Along Thika Road, passengers who typically pay Ksh100 during peak hours will now need to pay approximately Ksh125 after the increase. This change will affect residents of Roysambu, Mirema, Garden City, Kasarani, Mwiki, Githurai, and Zimmerman, who depend on public transport to reach Nairobi CBD daily. Off-peak fares previously around Ksh70 on the same route could also increase to about Ksh90, further straining commuter finances.

In general, Nairobi routes that currently charge Ksh80 from the CBD to Kawangware, Kibera, Kangemi, and parts of Mathare are expected to rise to approximately Ksh100. These routes see heavy usage by workers, students, and small-scale traders, indicating that the increase will substantially affect thousands of daily commuters.

Journeys costing Ksh100, such as those from Nairobi CBD to Nyayo Estate, Embakasi, Pipeline, and Donholm, will likely increase to roughly Ksh125-Ksh130. Similarly, commuters traveling to areas like Umoja, Kayole, and Komarock, who pay within this range, will face comparable increases.

Routes currently charging around Ksh150, including those to Rongai, Ngong, Ruaka, Kikuyu, and Thika during busy periods, could climb to nearly Ksh190 after the 25 percent adjustment.
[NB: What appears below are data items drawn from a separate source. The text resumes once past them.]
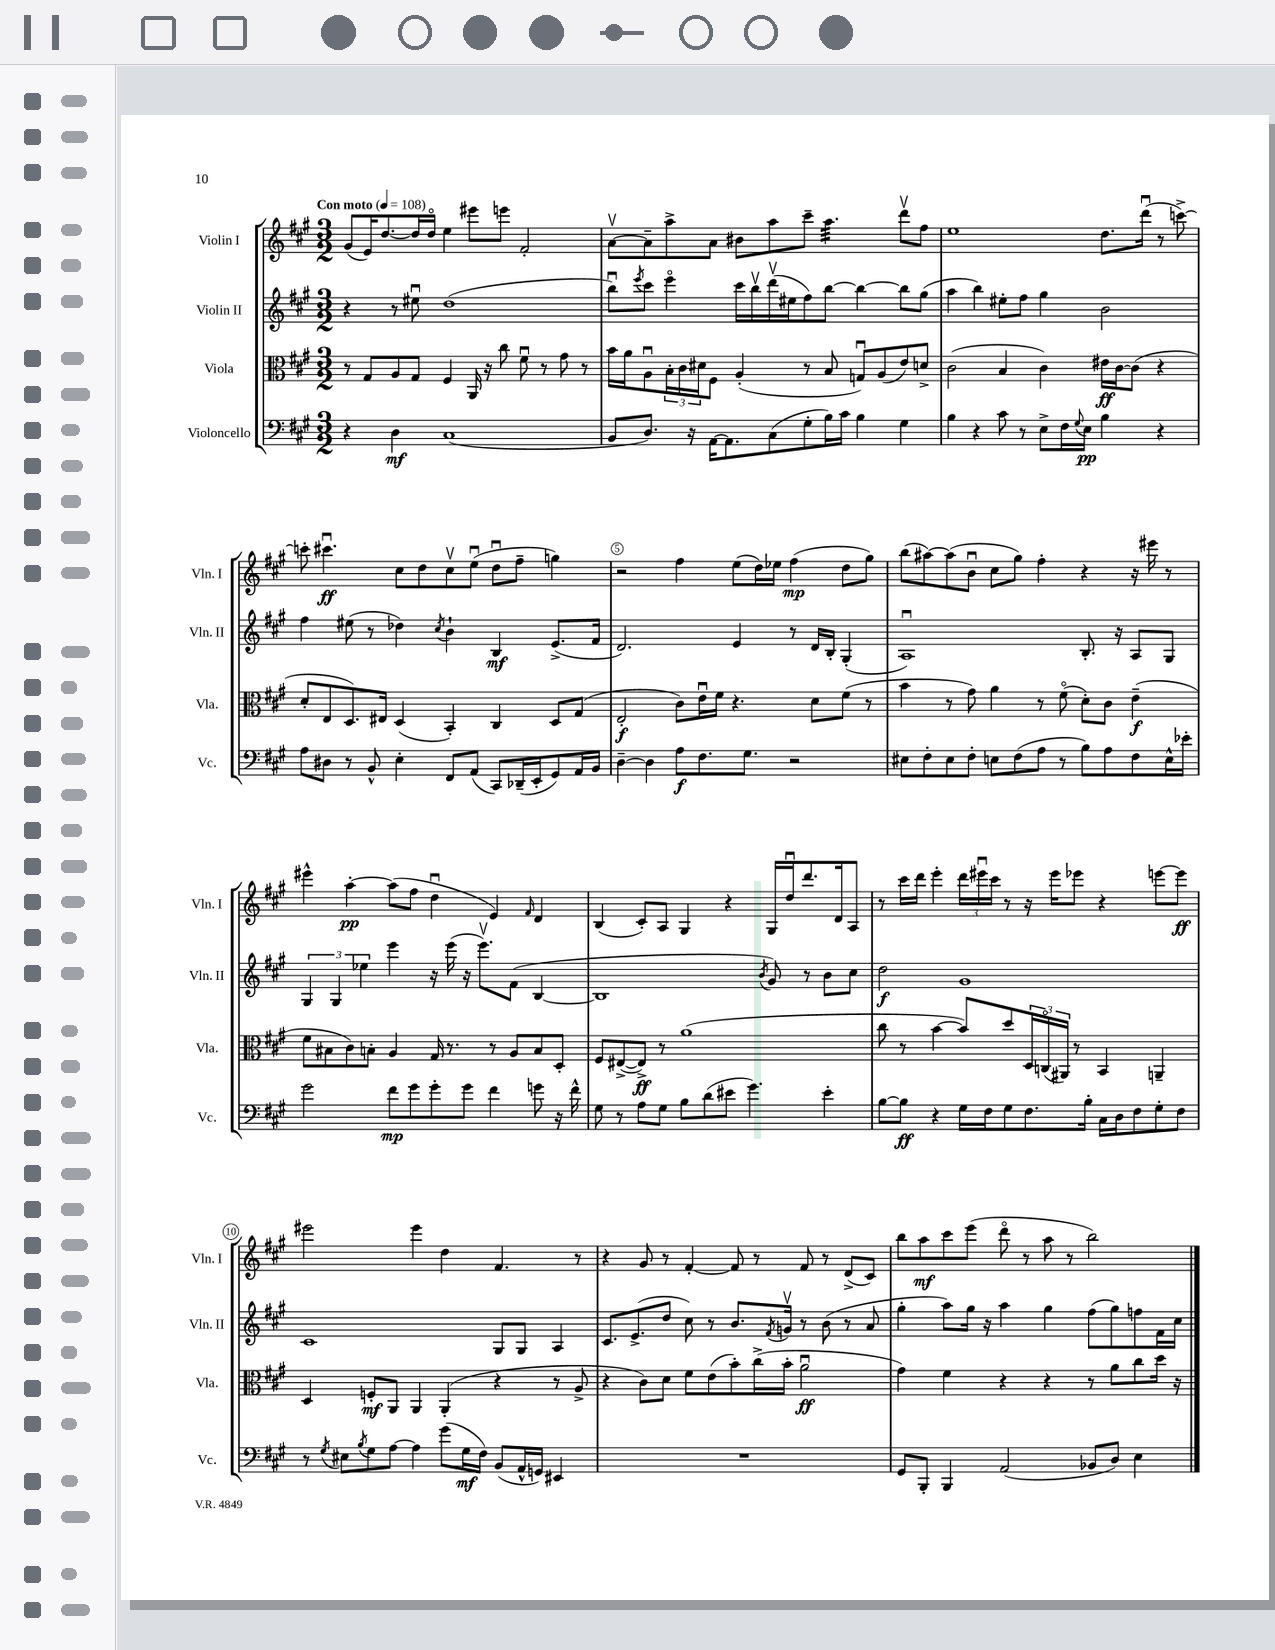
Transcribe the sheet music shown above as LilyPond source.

<<
\new StaffGroup <<
\new Staff = "s0" \with { instrumentName = "Violin I" shortInstrumentName = "Vln. I" } {
    \clef treble \key a \major \numericTimeSignature \time 3/2 \tempo "Con moto" 4 = 108
    gis'8( e'16) d''8.~ d''16 d''16\flageolet e''4 eis'''8 e'''8 fis'2-. |
    a'8~\upbow a'8-- a''8-> a'8 bis'8 a''8 cis'''8-- a''4.:32 d'''8\upbow fis''8 |
    e''1 d''8. d'''16\downbow( r8 c'''8~->) |
    c'''8-. cis'''4.\downbow\ff cis''8 d''8 cis''8\upbow e''8\downbow( d''8\downbow fis''8-- g''4) |
    r2 fis''4 e''8( d''16) ees''16 fis''4\mp( d''8 gis''8) |
    b''8( ais''8~) ais''8( b'8\downbow cis''8 gis''8) fis''4-. r4 r16 eis'''16 r8 |
    eis'''4-^ a''4~-.\pp a''8( fis''8 d''4\downbow e'4) \grace { fis'16 } d'4 |
    b4( cis'8-.) a8 gis4 r4 gis16 d''16\downbow d'''8. d'16 a8 |
    r8 cis'''16 d'''16 e'''4-. \tuplet 3/2 { d'''16 eis'''16\downbow cis'''16 } r8 r16 eis'''16 ees'''8 r4 e'''8~ e'''8\ff |
    eis'''2 eis'''4 d''4 fis'4. r8 |
    r4 gis'8 r8 fis'4~-. fis'8 r8 fis'8 r8 d'8->( cis'8) |
    b''8 a''8\mf cis'''8 e'''8( d'''8\flageolet r8 a''8 r8 b''2) \bar "|." |
}
\new Staff = "s1" \with { instrumentName = "Violin II" shortInstrumentName = "Vln. II" } {
    \clef treble \key a \major \numericTimeSignature \time 3/2
    r4 r8 eis''8\downbow d''1( |
    b''8\downbow) \acciaccatura { e'''8 } cis'''8 e'''4\flageolet cis'''16 b''16\upbow d'''16\upbow( eis''16 fis''8) b''8~ b''4~ b''8 gis''8( |
    a''4 b''4) eis''8-. fis''8 gis''4 b'2 |
    fis''4 eis''8( r8 des''4) \acciaccatura { cis''8 } b'4-! b4\mf e'8.->( fis'16 |
    d'2.) e'4 r8 d'16 b16-. gis4-.( |
    a1\downbow) b8.-. r16 a8 gis8 |
    \tuplet 3/2 { gis4 gis4 ees''4 } e'''4 r16 e'''16( r16 e'''8.\upbow) fis'8( b4~ |
    b1 \acciaccatura { b'8 } gis'8) r8 b'8 cis''8 |
    d''2\f gis'1 |
    cis'1 gis8 gis8 a4 |
    cis'8. e'8.->( d''8 cis''8) r8 b'8. \acciaccatura { fis'8 } g'16\upbow r8 b'8( r8 a'8 |
    gis''4-. a''8) gis''16 r16 a''4 gis''4 fis''8( gis''8) f''8 fis'16 cis''16 \bar "|." |
}
\new Staff = "s2" \with { instrumentName = "Viola" shortInstrumentName = "Vla." } {
    \clef alto \key a \major \numericTimeSignature \time 3/2
    r8 gis8 a8 gis8 fis4 a,16 r16 cis''8 fis'8\downbow r8 gis'8 r8 |
    b'16 a'16 a8\downbow \tuplet 3/2 { b16-. cis'16 dis'16 } fis8 a4-.( r8 b8 g8\downbow) a8( e'8) d'8-> |
    cis'2( b4 cis'4) eis'16\ff cis'16~ cis'8( r4 |
    d'8-. e8 d8.) eis16 d4( b,4-.) cis4 d8 gis8( |
    e2-.\f cis'8) e'16\downbow fis'16 r4. d'8 fis'8( r8 |
    b'4 r8 gis'8) a'4 r8 fis'8\flageolet( d'8-.) cis'8 e'4--\f( |
    fis'8 bis8 cis'8) b8-. a4 gis16 r8. r8 a8 b8 d8-. |
    fis8 eis8~->( eis8->\ff) r8 a'1( |
    cis''8 r8 b'4~ b'8) d''8 \tuplet 3/2 { d16 c16\flageolet( ais,16) } r8 b,4 a,4-- |
    d4 f8-.\mf a,8 a,4 a,4-.( r4 r8 a8-> |
    r4 cis'8) d'8 fis'8 e'8( b'8-.) cis''16->( b'16-. a'2\downbow\ff |
    gis'4) fis'4 r4 r4 r8 a'8 cis''8 d''16 r16 \bar "|." |
}
\new Staff = "s3" \with { instrumentName = "Violoncello" shortInstrumentName = "Vc." } {
    \clef bass \key a \major \numericTimeSignature \time 3/2
    r4 d4\mf cis1( |
    b,8 d8.) r16 a,16~ a,8. cis8( gis8-. b16) cis'16 b4 gis4 |
    b4 r4 cis'8 r8 e8-> fis16 \appoggiatura { gis8 } e16\pp b4 r4 |
    a8 dis8 r8 b,8-^ e4-. fis,8 a,8( cis,8) des,16--( e,16-. gis,8) a,16 b,16 |
    d4~-- d4 a8\f fis8. gis8. r2 |
    eis8 fis8-. eis8 fis8-. e8 fis8( a8 r8 b8) a8 fis8 e16-^ ees'16-. |
    gis'2 fis'8\mp gis'8 gis'8-. gis'8 fis'4 g'8 r16 fis'16-^ |
    gis8 r8 a8 gis8 b8 d'8( eis'8 gis'4.) eis'4-. |
    b8~ b8\ff r4 gis16 fis16 gis8 fis8. b16-. cis16 d16 fis8 gis8-. fis8 |
    r8 \acciaccatura { gis8 } eis8 \acciaccatura { b8 } gis8 a8~ a4 gis'8( gis16\mf fis16) b,8( a,16-^ g,16) eis,4 |
    R1. |
    gis,8 b,,8-. b,,4 a,2( bes,8 d8) e4 \bar "|." |
}
>>
>>
\layout { \context { \Score \override BarNumber.break-visibility = ##(#f #t #t) barNumberVisibility = #(every-nth-bar-number-visible 5) \override BarNumber.stencil = #(make-stencil-circler 0.1 0.3 ly:text-interface::print) } }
This will especially impact workers who commute long distances into the city daily.

Shorter route commuters will also be affected, as trips currently priced at Ksh50, such as between CBD and South B, South C, Industrial Area, and Westlands during off-peak hours, could increase to about Ksh60-Ksh65. Meanwhile, short-distance fares of approximately Ksh30 in areas including Eastleigh, Ngara, Pangani, and Parklands might rise to around Ksh40.

In addition to daily commuters, several operators, particularly those serving Nairobi to upcountry routes, have also modified their fares following the fuel price surge.

Travel expenses from Nairobi to Migori have increased from approximately Ksh1,400 to Ksh1,800 for some bus companies following EPRA’s recent fuel adjustment. The cost of travel from Nairobi to Mombasa has also risen to about Ksh2,000 from roughly Ksh1,500, while fares from Mombasa to upcountry destinations have increased to approximately Ksh3,000 from Ksh2,500.

Prior to the official announcement from matatu operators, passengers have consistently reported fares exceeding the 25 percent increase, raising concerns about how this cap will be enforced.

The Matatu Owners Association is now requesting measures to protect both operators and commuters from additional financial pressure.

They contend that without government intervention, fare increases may become routine whenever fuel prices rise, further burdening Kenyans who rely on public transportation for employment, education, and business activities.